*REQUIRED WORK*
Go over the records and copy every line with the string "eventi".

(Collected data)
============================================================
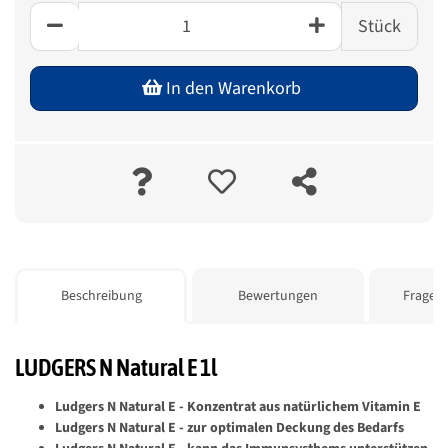
Stück
In den Warenkorb
weitere Registerkarten anzeigen
Beschreibung
Bewertungen
Frage z
LUDGERS N Natural E 1l
Ludgers N Natural E - Konzentrat aus natürlichem Vitamin E
Ludgers N Natural E - zur optimalen Deckung des Bedarfs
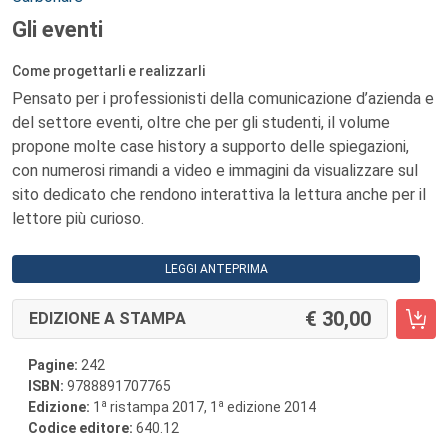
Gli eventi
Come progettarli e realizzarli
Pensato per i professionisti della comunicazione d’azienda e
del settore eventi, oltre che per gli studenti, il volume
propone molte case history a supporto delle spiegazioni,
con numerosi rimandi a video e immagini da visualizzare sul
sito dedicato che rendono interattiva la lettura anche per il
lettore più curioso.
LEGGI ANTEPRIMA
30,00
EDIZIONE A STAMPA
Pagine:
242
ISBN:
9788891707765
a
a
Edizione:
1
ristampa 2017, 1
edizione 2014
Codice editore:
640.12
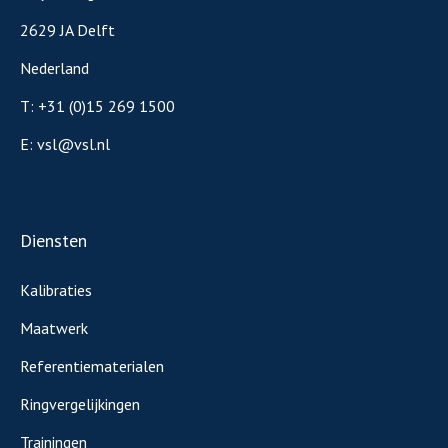
2629 JA Delft
Nederland
T:
+31 (0)15 269 1500
E:
vsl@vsl.nl
Diensten
Kalibraties
Maatwerk
Referentiematerialen
Ringvergelijkingen
Trainingen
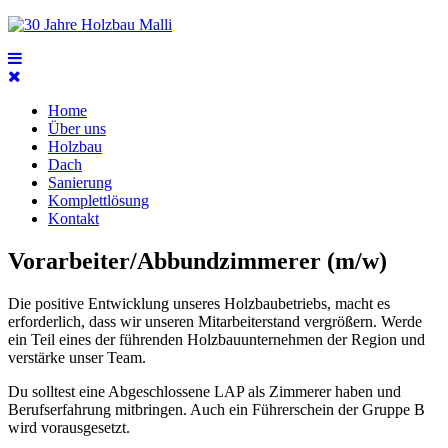
Home
Über uns
Holzbau
Dach
Sanierung
Komplettlösung
Kontakt
Vorarbeiter/Abbundzimmerer (m/w)
Die positive Entwicklung unseres Holzbaubetriebs, macht es
erforderlich, dass wir unseren Mitarbeiterstand vergrößern. Werde
ein Teil eines der führenden Holzbauunternehmen der Region und
verstärke unser Team.
Du solltest eine Abgeschlossene LAP als Zimmerer haben und
Berufserfahrung mitbringen. Auch ein Führerschein der Gruppe B
wird vorausgesetzt.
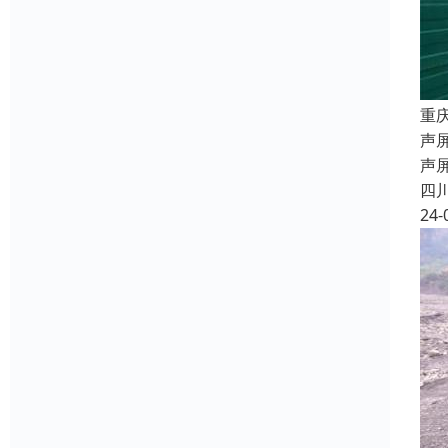
重
声屏
声
四
24-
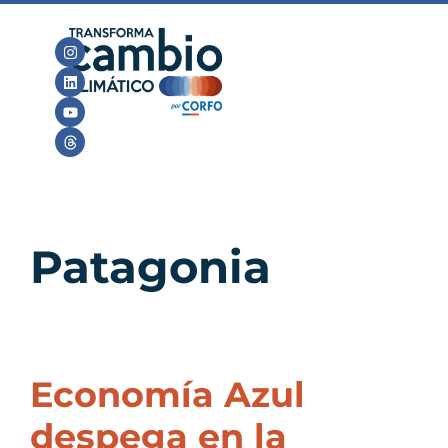
Patagonia
Economía Azul
despega en la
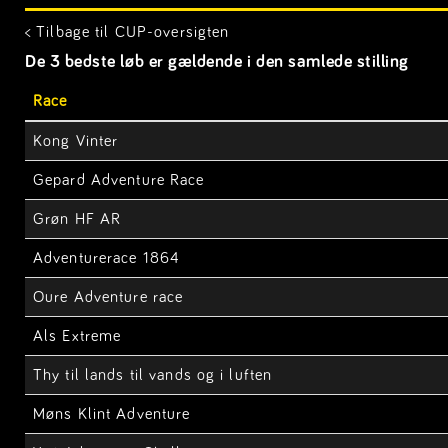
< Tilbage til CUP-oversigten
De 3 bedste løb er gældende i den samlede stilling
Race
Kong Vinter
Gepard Adventure Race
Grøn HF AR
Adventurerace 1864
Oure Adventure race
Als Extreme
Thy til lands til vands og i luften
Møns Klint Adventure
============================================================
*THE COMPLETED TASK*
Gli eventi
del settore eventi, oltre che per gli studenti, il volume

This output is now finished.